Saturday, December 16, 2006

Hopes and Fears II

I said here that I would return to some of the things I've been thinking about after making the big breakthrough of selling my first book. So, here we are. Let me begin again with the caveat that I'm truly delighted to be where I am in my career. I have one book out that is doing well so far, one forthcoming, and five under consideration along with five proposals.

Further sales: In some ways the place you're at after selling the first book is just a matter of same game bigger stakes since you have to sell the next one now to prove the last one wasn't a fluke. I've been here before, more than once. It happened after I sold my first short story, and again when I hit the pro mark at three professional sales but still hadn't sold a novel. The order of difficulty you have in selling your work looks something like this going from hardest to easiest : 1st novel contract (1 or more books), 1st short story sale, 2nd novel contract, 3rd novel contract, 2nd story sale, further novel contracts, further story sales. No matter where you are in your career, making the next jump is always a worry. Especially since you're only as valuable as your last book's sales and only as interesting as the quality of the next one.

Writing to contract: I think this one is scary for most writers. You had however long it took to write the book that landed you a contract. Maybe you even wrote an entire trilogy that way and sold the lot. Now, you've got a contract for a book that isn't yet written and a bright shiny deadline. You may or may not have an outline, and you may or may not have ever written from an outline before. In my case I had a contract that specified a sequel to the first one. No title, no outline, nothing but the word sequel. That blank page can be scary. As of last month, mine's done, and in, and accepted, and that's a huge relief.
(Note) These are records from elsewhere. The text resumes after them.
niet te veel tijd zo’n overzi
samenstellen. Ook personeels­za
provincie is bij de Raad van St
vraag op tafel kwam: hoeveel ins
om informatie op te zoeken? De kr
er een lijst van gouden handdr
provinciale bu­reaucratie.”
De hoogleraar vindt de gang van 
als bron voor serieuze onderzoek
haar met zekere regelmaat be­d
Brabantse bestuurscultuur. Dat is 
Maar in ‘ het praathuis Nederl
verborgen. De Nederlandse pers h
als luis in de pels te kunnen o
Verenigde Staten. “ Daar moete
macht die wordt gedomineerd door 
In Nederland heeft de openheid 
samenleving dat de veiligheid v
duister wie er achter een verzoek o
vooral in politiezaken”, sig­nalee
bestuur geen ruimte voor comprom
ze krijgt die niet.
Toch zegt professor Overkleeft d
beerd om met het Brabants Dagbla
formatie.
For me this was less scary than for many because I'd already completed eight novel when I hit that blank page, but even so I had a few moments of panic.
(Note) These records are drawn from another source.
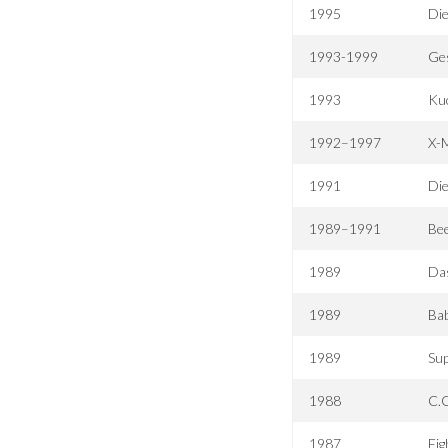
1995
Die
1993-1999
Ges
1993
Kuc
1992–1997
X-
1991
Die
1989–1991
Bee
1989
Da
1989
Bab
1989
Sup
1988
C.O
1987
Fig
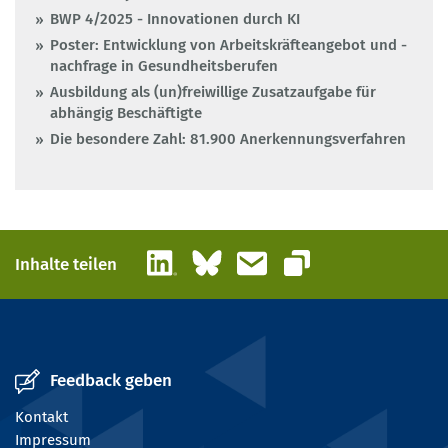
BWP 4/2025 - Innovationen durch KI
Poster: Entwicklung von Arbeitskräfteangebot und -
nachfrage in Gesundheitsberufen
Ausbildung als (un)freiwillige Zusatzaufgabe für
abhängig Beschäftigte
Die besondere Zahl: 81.900 Anerkennungsverfahren
LinkedIn
Bluesky
E-Mail
Inhalte teilen
Link kopieren
Feedback geben
Kontakt
Impressum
Empty cupboard: Running out of books/stories/ideas. Which of these aflicts you will differ with your production. In my case, ideas are not a problem. If I stopped having them tomorrow, I'd still have enough plot outlines and story ideas tucked away to see me through quite a number of years of high production without any worries. But I know at least a couple of writers who tend to get one big idea at a time and then write it. They are always worried about whether or not there'll be another idea ready when they need to write the next book or proposal. That's very scary. I also know writers who've sold everything they've written. On one level you have to think cool! But at the same time there's suddenly a lot more pressure because now you're relying solely on future production to fill the pipeline. I'm not there yet, not even close, but I find the idea more than a little frightening. Knowing that I've got several older books around that I can send out is enormously reassuring. It means that if I have a huge family crises that slows or stops my production for a time, I'm not without a fallback plan.

Again, I've gone long without talking about all the things I wanted to talk about. Sigh. I guess I'll end here and get into overpublishing, pen names, and competing with yourself next time around.
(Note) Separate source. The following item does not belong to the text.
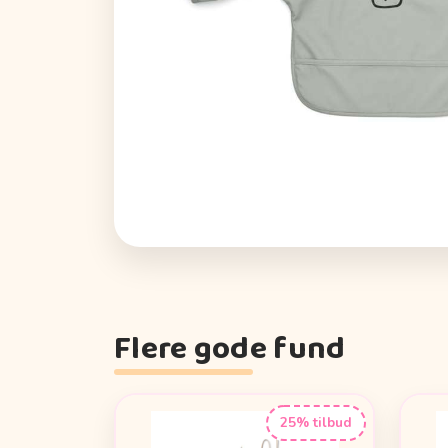
Flere gode fund
25% tilbud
As always, I'd love to hear your thoughts on all of this. So was this; A, useful information? B, silly writer angst? C, something else entirely? D, a large wombat?

3 comments:

Anonymous said...

I want to say E) a unicorn just to be funny, but that's not true at all. For me, your comments are helpful because it shows me that writer angst never goes away, it just takes different forms. Right now, as you know, I'm at that elusive "first professional sale" benchmark, and I'm scared that it was a fluke and it will never happen again. I've also had the "second book syndrome"--after I wrote my first book I was scared I couldn't do it again. The same thing happened when I finished my trilogy and started on my current project. Since I've not finished my book yet, that feeling hasn't really gone away, but it's getting better with every page I write.

A thought I do have when reading about your "trunk" stories/ideas is "Holy crap. I'll never be that prolific. Why don't I have all that done already? I'm hopelessly behind." But then I remind myself you've been doing this seriously for sixteen years; I started being serious about my writing three years ago.

Bill Henry said...

How'd you know I've been working on a post about wombats? Seriously now, how'd you know?

Kelly McCullough said...

Bill-I have extremely limited psychiatric powers that I inherited from my mother. I can sense wombat posts in the air.

Kelly X-glad to be of help. Yep, writers and angst go together like tap dancing and elephants, with entertaining but potentially disasterous results.

Me-wake up, then post or respond. No, really.